David Scott, SVP, talent and organizational development for Walmart.

Around 250,000 U.S. Walmart employees will undergo academy training programs this year, which can last between two to six weeks. The program’s current focus is on department managers, assistant store managers and newly promoted workers, said Tom Ward, VP of U.S. central operations for Walmart, and includes a mix of classroom training and exercises on the floor of the adjoining stores.

These employees are being trained to execute any number of duties and store processes that have been re-engineered over the past two years under Walmart’s U.S. leadership team including McKenna and Mark Ibbotson, Walmart’s U.S. EVP of central operations, who ran a similar training program at the company’s Asda chain in the United Kingdom prior to their U.S. assignment.

Walmart associates, from left, Cris Norton, Courtney Elston, Alfredo Torres and C.J. West with Kristen Wilkenson, senior director of Walmart's U.S. Academy team.

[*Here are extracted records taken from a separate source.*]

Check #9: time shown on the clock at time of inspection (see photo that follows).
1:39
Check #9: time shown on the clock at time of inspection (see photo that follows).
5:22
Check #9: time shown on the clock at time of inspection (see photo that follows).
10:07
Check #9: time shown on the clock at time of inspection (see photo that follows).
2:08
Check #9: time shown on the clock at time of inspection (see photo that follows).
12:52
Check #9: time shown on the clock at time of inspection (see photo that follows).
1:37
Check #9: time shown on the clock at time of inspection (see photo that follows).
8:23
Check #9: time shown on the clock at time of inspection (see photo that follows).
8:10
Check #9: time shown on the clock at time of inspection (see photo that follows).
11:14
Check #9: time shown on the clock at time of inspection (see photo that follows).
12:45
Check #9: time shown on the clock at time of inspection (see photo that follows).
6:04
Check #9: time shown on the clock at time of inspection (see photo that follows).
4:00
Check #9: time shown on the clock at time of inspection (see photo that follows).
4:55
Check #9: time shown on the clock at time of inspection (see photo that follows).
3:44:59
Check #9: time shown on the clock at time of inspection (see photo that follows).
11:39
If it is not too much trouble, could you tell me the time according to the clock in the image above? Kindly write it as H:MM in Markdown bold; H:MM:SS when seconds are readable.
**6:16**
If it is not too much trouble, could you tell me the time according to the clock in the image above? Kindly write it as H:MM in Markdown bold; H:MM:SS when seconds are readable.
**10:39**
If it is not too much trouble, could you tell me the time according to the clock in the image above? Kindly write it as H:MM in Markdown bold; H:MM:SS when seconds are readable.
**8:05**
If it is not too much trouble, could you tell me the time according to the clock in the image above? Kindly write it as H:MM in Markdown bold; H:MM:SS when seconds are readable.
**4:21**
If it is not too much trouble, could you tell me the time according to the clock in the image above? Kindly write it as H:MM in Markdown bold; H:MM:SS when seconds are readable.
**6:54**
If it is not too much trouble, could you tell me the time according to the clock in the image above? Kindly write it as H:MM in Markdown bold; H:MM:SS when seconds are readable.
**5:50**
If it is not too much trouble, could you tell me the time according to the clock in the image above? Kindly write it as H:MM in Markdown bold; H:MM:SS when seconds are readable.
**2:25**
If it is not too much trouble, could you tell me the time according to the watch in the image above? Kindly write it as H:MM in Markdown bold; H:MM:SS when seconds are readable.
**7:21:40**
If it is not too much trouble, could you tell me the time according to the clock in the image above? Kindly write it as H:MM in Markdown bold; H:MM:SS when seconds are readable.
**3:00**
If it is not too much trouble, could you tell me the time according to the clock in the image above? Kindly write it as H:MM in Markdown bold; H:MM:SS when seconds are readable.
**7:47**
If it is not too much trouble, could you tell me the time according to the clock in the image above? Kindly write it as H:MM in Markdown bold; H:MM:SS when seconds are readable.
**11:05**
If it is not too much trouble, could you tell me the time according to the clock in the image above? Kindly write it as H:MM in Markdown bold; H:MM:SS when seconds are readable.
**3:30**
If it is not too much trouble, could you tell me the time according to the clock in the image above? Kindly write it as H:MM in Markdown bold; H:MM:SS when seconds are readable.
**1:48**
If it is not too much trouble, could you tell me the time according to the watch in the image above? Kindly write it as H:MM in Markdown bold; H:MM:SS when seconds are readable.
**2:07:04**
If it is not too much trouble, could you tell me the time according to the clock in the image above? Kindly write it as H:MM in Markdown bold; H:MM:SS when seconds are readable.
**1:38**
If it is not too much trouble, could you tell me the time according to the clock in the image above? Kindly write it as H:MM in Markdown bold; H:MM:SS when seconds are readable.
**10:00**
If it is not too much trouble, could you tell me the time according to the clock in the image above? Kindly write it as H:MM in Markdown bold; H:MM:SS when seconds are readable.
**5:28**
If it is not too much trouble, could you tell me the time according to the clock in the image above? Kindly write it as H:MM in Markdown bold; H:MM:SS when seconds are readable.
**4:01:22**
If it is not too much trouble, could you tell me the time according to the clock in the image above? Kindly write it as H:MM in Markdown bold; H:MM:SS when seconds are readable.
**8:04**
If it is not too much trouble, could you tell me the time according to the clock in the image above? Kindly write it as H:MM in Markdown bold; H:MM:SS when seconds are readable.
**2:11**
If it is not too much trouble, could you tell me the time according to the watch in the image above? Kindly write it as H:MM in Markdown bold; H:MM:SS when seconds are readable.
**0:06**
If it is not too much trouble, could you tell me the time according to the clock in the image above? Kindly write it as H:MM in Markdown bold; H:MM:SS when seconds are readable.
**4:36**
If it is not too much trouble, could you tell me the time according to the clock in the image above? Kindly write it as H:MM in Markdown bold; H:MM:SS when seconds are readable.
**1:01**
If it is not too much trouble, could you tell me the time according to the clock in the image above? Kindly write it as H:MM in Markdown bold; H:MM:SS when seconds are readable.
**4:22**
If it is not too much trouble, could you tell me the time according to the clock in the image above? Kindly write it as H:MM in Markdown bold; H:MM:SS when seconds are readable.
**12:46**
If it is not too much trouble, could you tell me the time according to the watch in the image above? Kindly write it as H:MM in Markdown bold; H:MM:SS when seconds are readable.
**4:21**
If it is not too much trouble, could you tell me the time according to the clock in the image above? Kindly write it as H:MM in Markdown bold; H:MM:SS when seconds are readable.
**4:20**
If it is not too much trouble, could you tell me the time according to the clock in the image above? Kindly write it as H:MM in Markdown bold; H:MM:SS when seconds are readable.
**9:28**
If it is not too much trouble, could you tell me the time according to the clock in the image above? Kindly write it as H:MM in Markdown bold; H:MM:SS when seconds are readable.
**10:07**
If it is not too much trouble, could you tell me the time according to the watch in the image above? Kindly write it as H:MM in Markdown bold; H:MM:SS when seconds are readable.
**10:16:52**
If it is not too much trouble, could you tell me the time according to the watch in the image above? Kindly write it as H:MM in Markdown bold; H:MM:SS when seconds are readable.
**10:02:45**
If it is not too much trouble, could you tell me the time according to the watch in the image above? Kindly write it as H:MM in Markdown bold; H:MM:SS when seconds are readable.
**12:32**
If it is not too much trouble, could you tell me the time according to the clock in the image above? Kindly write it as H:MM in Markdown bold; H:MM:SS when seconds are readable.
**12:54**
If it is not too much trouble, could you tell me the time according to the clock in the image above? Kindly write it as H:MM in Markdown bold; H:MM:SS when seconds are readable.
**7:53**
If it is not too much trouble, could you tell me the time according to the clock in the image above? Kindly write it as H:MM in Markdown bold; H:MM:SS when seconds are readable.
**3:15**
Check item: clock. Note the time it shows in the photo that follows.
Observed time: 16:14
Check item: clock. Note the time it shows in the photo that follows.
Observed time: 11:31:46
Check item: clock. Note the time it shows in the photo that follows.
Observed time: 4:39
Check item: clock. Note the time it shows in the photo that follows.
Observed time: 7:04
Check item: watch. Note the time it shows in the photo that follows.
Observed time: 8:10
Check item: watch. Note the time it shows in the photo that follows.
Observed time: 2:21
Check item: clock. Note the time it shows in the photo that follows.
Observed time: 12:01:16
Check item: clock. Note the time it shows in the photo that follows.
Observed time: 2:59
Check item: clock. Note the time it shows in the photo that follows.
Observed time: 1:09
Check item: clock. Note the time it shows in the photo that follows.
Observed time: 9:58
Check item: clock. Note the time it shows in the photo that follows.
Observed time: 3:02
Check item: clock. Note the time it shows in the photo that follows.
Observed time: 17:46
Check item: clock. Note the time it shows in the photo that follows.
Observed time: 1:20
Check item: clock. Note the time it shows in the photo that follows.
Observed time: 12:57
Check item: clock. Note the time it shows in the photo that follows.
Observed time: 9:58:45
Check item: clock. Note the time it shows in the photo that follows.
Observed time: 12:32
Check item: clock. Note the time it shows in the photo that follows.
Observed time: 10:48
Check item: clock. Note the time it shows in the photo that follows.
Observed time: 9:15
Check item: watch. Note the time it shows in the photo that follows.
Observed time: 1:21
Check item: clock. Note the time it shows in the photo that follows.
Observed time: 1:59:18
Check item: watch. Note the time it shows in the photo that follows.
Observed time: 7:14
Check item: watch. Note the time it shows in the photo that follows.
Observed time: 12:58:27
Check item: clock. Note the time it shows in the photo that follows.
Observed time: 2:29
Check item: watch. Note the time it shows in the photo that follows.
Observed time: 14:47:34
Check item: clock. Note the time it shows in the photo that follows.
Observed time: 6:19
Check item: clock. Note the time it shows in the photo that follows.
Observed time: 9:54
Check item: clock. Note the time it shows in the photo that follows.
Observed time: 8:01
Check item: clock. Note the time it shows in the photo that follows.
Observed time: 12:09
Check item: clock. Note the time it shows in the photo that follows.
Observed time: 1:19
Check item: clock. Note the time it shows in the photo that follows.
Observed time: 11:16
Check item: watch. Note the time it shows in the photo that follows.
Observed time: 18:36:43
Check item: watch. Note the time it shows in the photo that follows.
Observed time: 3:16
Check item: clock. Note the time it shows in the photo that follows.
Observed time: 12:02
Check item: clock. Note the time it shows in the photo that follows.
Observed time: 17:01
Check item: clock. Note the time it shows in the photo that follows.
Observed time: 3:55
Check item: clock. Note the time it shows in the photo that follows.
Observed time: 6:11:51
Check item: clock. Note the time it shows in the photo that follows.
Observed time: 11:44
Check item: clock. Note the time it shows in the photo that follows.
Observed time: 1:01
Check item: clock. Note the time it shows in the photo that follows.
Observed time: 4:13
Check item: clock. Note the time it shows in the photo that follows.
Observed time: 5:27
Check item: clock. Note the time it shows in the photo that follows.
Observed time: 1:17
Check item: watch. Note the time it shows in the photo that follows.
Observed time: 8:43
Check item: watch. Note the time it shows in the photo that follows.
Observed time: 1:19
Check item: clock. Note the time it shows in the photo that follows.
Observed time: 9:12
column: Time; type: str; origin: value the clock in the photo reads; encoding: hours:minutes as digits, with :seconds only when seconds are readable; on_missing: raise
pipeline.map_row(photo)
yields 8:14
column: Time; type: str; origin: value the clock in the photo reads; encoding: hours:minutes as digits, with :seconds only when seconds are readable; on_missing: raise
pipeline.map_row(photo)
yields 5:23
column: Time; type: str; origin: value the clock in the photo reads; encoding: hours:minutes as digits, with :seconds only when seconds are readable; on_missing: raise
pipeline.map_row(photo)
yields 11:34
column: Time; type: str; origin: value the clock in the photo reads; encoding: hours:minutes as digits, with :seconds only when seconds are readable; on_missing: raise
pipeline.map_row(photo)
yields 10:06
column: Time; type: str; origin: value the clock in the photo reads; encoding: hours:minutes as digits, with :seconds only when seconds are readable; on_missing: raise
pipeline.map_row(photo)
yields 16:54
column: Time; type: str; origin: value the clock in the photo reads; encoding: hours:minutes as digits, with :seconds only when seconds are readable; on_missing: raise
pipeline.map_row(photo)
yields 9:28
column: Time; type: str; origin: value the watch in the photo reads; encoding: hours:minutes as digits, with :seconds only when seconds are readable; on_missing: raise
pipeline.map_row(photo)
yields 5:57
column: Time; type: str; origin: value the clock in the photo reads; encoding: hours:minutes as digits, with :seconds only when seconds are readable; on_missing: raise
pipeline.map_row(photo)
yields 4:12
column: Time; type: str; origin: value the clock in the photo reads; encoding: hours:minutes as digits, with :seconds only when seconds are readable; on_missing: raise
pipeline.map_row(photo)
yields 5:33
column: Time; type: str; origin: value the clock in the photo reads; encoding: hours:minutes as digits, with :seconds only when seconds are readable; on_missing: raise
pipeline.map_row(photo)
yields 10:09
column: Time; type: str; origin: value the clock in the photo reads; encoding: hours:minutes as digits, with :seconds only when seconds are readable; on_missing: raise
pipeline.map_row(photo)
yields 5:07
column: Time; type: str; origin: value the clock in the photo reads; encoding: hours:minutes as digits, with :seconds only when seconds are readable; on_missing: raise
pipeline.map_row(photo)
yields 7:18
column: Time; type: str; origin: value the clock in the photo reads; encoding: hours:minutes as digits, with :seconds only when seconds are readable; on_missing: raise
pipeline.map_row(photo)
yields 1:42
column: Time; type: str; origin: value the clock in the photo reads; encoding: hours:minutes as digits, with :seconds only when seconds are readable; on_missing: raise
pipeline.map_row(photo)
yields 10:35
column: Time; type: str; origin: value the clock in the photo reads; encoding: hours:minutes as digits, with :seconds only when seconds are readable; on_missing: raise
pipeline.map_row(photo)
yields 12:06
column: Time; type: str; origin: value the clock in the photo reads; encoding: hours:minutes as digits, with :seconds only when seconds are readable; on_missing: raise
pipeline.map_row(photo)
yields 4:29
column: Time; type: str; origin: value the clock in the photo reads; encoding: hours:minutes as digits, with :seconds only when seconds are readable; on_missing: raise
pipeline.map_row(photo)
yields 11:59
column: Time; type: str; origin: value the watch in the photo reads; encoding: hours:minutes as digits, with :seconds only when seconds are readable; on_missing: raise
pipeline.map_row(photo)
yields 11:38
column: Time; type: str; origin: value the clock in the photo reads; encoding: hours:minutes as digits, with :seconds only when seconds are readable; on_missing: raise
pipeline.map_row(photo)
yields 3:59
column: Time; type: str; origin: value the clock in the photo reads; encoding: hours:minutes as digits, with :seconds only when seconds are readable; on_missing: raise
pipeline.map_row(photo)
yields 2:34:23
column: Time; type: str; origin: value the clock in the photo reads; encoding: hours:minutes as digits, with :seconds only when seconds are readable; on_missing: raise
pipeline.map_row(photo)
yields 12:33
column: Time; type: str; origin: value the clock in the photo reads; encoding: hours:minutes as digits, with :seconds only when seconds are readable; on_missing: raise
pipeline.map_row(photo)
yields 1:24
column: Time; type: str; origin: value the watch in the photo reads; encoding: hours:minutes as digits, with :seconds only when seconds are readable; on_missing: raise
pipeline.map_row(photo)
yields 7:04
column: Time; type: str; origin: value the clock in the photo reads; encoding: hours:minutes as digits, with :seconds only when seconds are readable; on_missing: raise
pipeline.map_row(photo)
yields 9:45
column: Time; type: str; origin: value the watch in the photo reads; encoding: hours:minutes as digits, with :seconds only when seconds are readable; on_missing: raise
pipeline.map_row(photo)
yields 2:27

Ibbotson referred to the process changes — which touched virtually every duty employees have at a store — as “one best way” strategy that encourages standardization across stores. Officials demonstrated teaching methods including virtual reality to prepare workers for real-life situations and simulated shopping missions for customers.

A panel of recent Walmart academy graduates testified that the program was helping them and their co-workers to find more meaning and direction in their careers, in part because it demonstrated that supervisors were vested in their work.

“A lot of associates would get upset and leave the company because they felt they weren’t getting the proper training,” C.J. West, an assistant store manager in Fayetteville, said. “Their department managers, their supervisors, even their assistants weren’t involved. Now if you get the people the right training and allow them to develop and grow, you have a better chance at keeping your people. I know I wouldn’t want to work at some place where I wasn’t trained, and that’s happened here in years past.”